Extracted information:

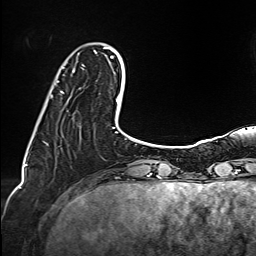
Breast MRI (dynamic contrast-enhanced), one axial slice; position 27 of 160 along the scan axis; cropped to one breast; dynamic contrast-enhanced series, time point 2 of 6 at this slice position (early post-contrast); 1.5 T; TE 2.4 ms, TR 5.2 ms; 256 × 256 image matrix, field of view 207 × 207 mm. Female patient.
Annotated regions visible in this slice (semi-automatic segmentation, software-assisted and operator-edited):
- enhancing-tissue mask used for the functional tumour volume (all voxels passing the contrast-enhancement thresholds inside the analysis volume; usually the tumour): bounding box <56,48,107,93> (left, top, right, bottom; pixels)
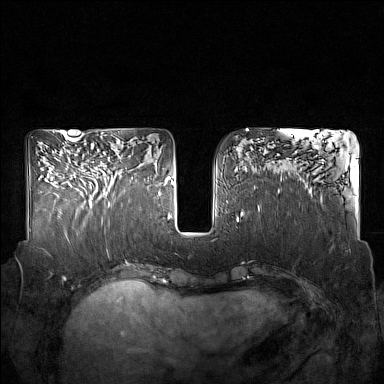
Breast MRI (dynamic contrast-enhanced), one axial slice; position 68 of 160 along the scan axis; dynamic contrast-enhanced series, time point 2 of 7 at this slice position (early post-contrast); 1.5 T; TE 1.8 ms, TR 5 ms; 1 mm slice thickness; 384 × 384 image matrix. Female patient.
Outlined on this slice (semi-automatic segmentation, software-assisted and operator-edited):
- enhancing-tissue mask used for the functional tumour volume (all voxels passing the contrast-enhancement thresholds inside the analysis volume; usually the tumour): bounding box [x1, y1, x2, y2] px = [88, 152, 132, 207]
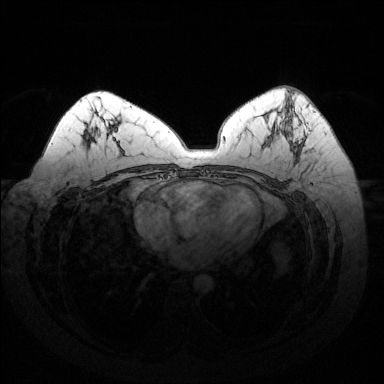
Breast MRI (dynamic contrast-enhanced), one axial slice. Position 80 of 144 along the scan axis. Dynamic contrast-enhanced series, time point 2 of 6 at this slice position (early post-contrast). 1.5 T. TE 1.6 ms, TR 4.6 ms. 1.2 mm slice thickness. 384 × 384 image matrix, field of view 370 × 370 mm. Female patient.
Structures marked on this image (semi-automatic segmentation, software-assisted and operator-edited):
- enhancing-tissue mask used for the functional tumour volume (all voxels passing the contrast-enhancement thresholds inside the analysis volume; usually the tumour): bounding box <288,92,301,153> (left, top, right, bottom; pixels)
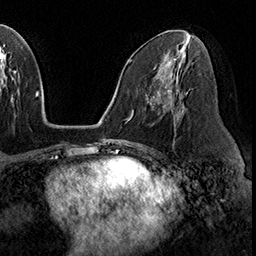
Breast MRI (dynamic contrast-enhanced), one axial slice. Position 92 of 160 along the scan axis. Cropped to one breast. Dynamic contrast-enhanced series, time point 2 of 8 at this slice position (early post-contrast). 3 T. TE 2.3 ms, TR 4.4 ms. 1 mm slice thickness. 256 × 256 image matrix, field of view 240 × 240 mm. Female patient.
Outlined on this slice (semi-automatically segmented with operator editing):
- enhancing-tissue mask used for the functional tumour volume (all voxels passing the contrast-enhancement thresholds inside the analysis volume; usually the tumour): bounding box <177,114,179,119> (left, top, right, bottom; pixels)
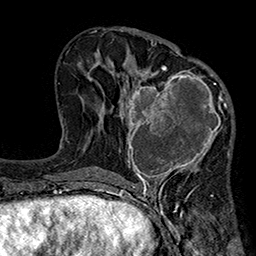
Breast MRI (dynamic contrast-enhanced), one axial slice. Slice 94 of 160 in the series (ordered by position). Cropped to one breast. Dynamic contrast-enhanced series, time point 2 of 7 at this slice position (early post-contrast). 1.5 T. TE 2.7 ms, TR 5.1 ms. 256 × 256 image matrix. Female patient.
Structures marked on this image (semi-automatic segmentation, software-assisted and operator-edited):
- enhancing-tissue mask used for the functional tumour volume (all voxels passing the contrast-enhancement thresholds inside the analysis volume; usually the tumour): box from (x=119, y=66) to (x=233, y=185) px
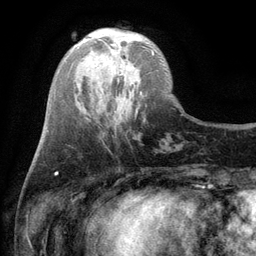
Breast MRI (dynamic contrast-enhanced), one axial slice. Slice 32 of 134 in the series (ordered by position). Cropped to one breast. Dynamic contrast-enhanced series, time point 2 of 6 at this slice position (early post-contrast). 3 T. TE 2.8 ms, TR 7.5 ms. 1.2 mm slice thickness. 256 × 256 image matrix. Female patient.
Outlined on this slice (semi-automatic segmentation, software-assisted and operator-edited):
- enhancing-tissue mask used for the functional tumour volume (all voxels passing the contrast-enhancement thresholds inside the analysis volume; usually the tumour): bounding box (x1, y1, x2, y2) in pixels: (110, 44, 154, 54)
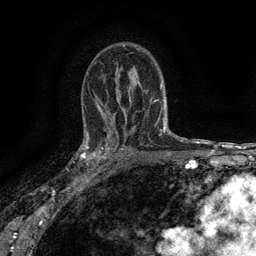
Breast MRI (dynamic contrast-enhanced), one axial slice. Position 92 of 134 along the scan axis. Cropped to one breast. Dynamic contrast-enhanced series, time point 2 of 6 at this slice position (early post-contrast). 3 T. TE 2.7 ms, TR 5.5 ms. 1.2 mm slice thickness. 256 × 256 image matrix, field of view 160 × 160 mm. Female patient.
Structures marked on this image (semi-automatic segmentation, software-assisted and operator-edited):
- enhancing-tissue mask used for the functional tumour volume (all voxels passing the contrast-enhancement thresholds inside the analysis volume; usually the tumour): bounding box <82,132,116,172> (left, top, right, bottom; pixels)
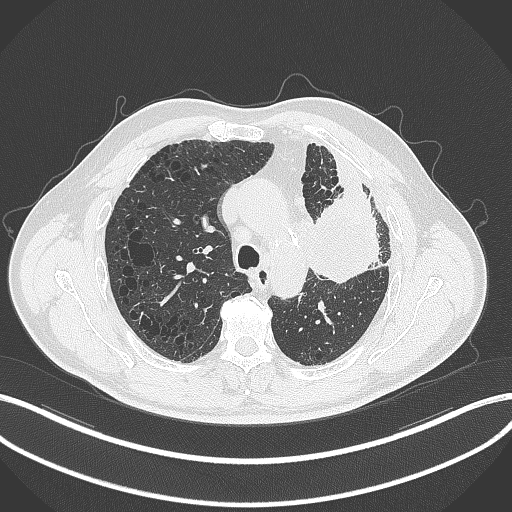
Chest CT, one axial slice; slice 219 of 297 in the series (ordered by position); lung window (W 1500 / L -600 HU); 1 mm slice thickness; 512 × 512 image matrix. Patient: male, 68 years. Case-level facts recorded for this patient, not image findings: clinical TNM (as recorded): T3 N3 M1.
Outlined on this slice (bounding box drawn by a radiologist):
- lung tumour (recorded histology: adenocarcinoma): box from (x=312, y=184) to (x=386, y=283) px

Problem: Only lines containing the string "ordered" belong in the answer; find them in the data above and copy them.

Answer below:
Breast MRI (dynamic contrast-enhanced), one axial slice. Slice 94 of 160 in the series (ordered by position). Cropped to one breast. Dynamic contrast-enhanced series, time point 2 of 7 at this slice position (early post-contrast). 1.5 T. TE 2.7 ms, TR 5.1 ms. 256 × 256 image matrix. Female patient.
Breast MRI (dynamic contrast-enhanced), one axial slice. Slice 32 of 134 in the series (ordered by position). Cropped to one breast. Dynamic contrast-enhanced series, time point 2 of 6 at this slice position (early post-contrast). 3 T. TE 2.8 ms, TR 7.5 ms. 1.2 mm slice thickness. 256 × 256 image matrix. Female patient.
Chest CT, one axial slice; slice 219 of 297 in the series (ordered by position); lung window (W 1500 / L -600 HU); 1 mm slice thickness; 512 × 512 image matrix. Patient: male, 68 years. Case-level facts recorded for this patient, not image findings: clinical TNM (as recorded): T3 N3 M1.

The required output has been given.